The Honeycrisp Orchard Inn (Honeycrisp Orchard #1)

The Honeycrisp Orchard Inn (Honeycrisp Orchard #1)

By Valerie Bowman

Chapter 1

Y ou’re fired, Eleanor.”

Did I just hear Steve Gibbons, my boss for the last seven years , say that I’m fired? That can’t be, and yet...

One glance through the glass doors at the shiny brown oval conference room table provides more evidence.

All three of the clients, execs from the Bolt Hotel Group, are sitting there, blinking at me in sympathy.

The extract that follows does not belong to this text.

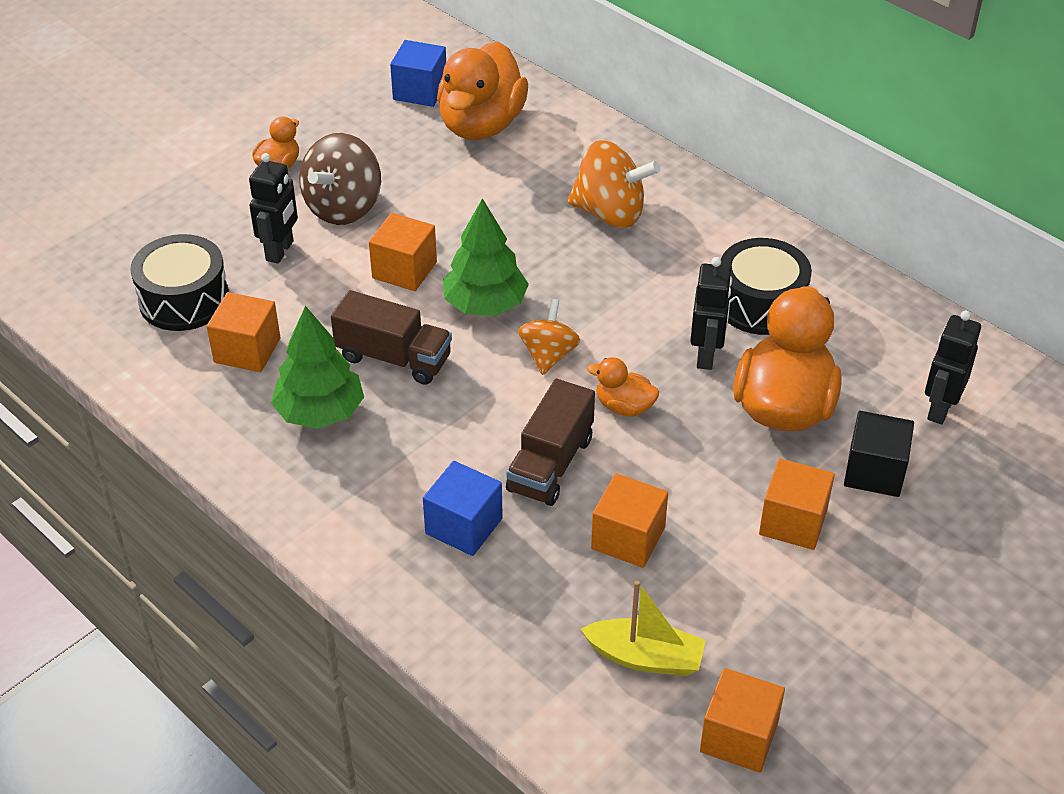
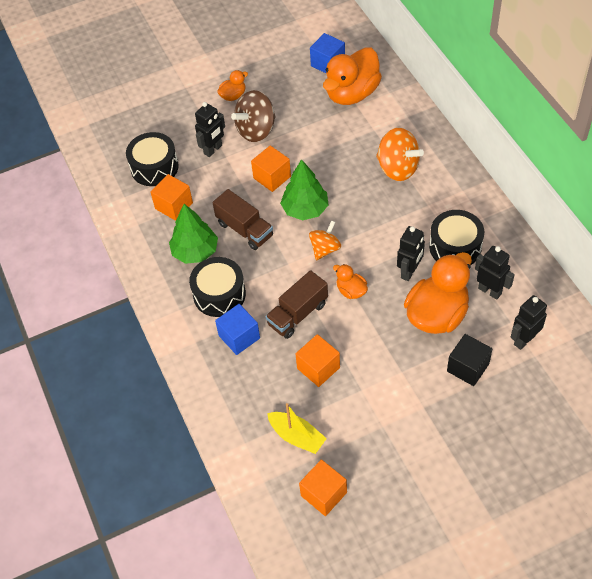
camera: 25 degrees right, 10 degrees up
(395, 468) = (219, 294): none -> black drum
(793, 522) = (409, 384): orange cube -> none
(848, 352) = (490, 291): none -> black robot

They just heard my presentation. The one I’ve been working on all summer.

Right before Steve asked me to step into the hallway for a private conversation.

Steve’s eyes are slightly narrowed in that way he does when he’s trying to seem as if he cares.

Like the time I told him my uncle died, and I needed one day off work.

And Geoff, my coworker and ex-boyfriend for all of twelve hours , has his head cocked to the side, his fingers steepled in front of his chest, and is nodding in a clearly fake-sympathetic manner.

I recognize his look. It’s the same look he gave the ladies at the animal shelter when we volunteered there last spring and they told him how many dogs need homes.

Fake. As. Hell. Geoff doesn’t even like dogs.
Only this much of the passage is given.